Compare to all the other Agentic methods, Agentless did not use specific tools or interactive pipelines. Instead Agentless use a hierarchical method to gradually locate file , then function/class/vars and then lines to collect fault context. Once it has all the context, then the model can start to generate the fix patch.

However, I believe in each step of the fault localization, the information is incomplete/limited to support its localization.

For file localization, the input is the problem description, and the repo structure rendered in a directory tree format. The model is expected to output potential files to modify. In my opinion, the information is very limited since the file names can be uninformative.
For function/class/var localization, currently the only supported option is to provide problem description and compressed skeleton code. Without knowing the actual implementations in each class/function, how could the model know which function/class to modify if only names are provided?
Now that classes/functions/vars are collected, some context windows will be constructed and feed into model for patch generation.

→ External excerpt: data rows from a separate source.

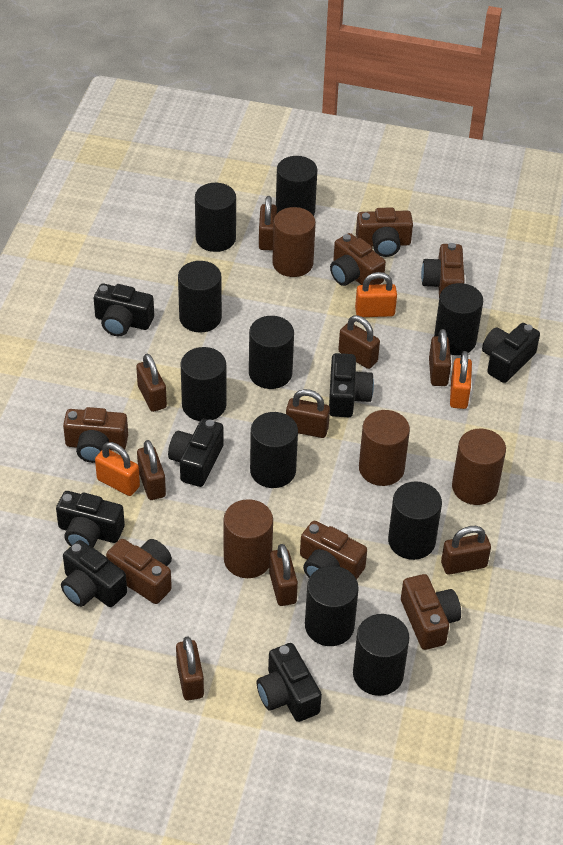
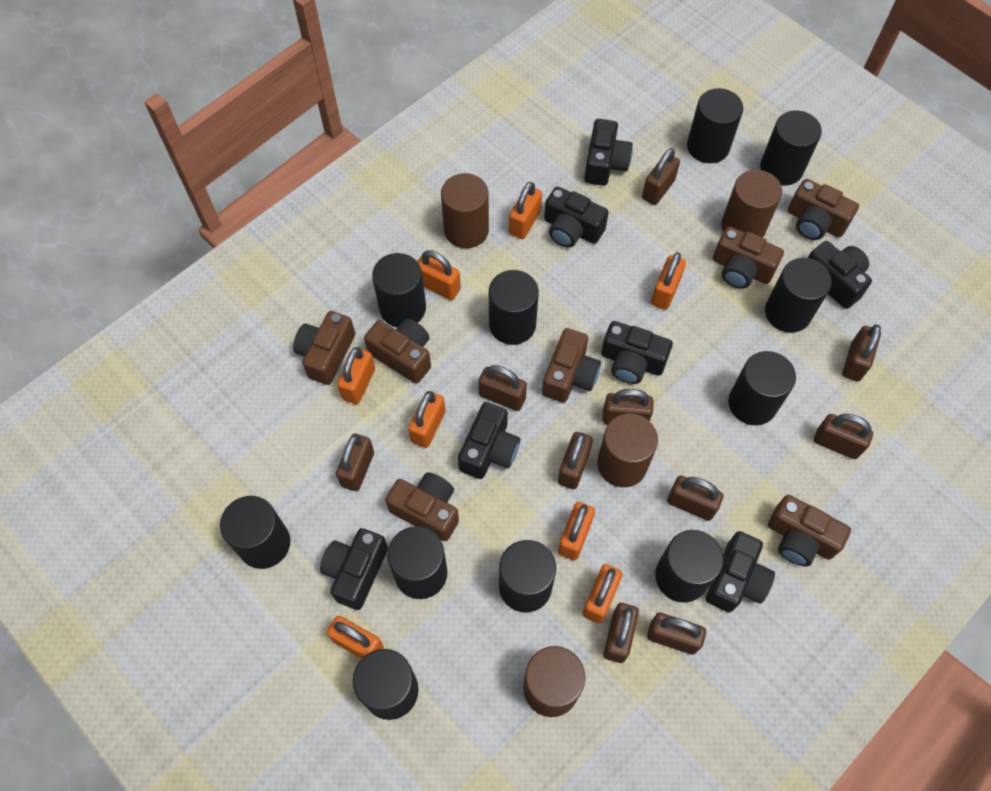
black cylinder: 10 -> 11
brown padlock: 9 -> 10
orange padlock: 3 -> 8

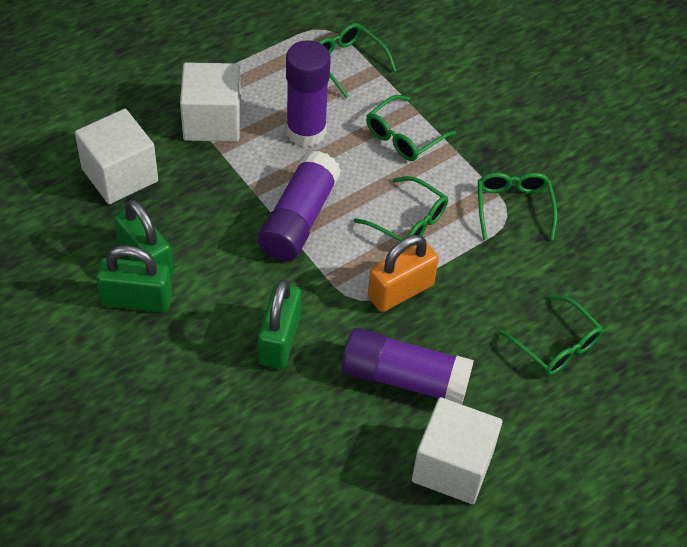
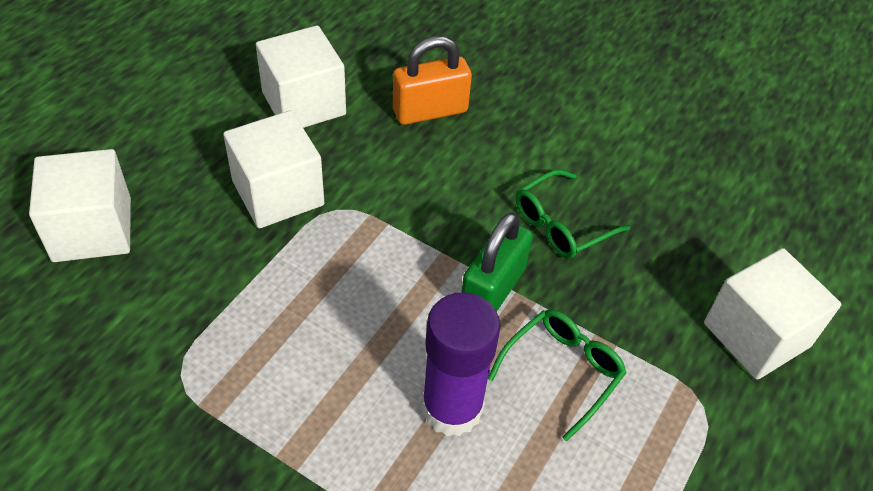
green glasses: 5 -> 2
green padlock: 3 -> 1
purple glue stick: 3 -> 1
white cube: 3 -> 4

However, what if the patch requires adding import, helper functions/ global variables. These context will not be retrieved from step 2 and models are constrained to generate patch based on retrieved contexts ...

I think maybe toosl are something ugly but we have to use ? The top-down static method that Agentless currently using seems limited. I have been thinking hard on this, but I think to collect enough repo context, static pipeline seems very infeasible at least to me..

Wonder what you guys think of this .. ??

Answer 1 · 2024-08-10T03:39:43.000Z

Hi @Randolph-zeng so sorry for the late reply, we have been busy with some recent deadlines.

Thanks for your question and discussions

In my opinion, the information is very limited since the file names can be uninformative ... Without knowing the actual implementations in each class/function, how could the model know which function/class to modify if only names are provided

This is definitely true, and is something we are trying to improve over by using source code information more

These context will not be retrieved from step 2 and models are constrained to generate patch based on retrieved contexts

Totally, agreed if it requires adding additional imports it might be difficult for the current setup to handle.

I think maybe toosl are something ugly but we have to use ?

In this work we just want to show that a simplistic agentless pipeline can be useful as well. This is not to say that in the future we should not using agents (I also agree that using agents in the future is the way to go). The process of getting to that step needs to be grounded and we should design methods and approaches which make sense and can test that each components of an agent-based approaches can help.

Thanks for these questions and discussions points.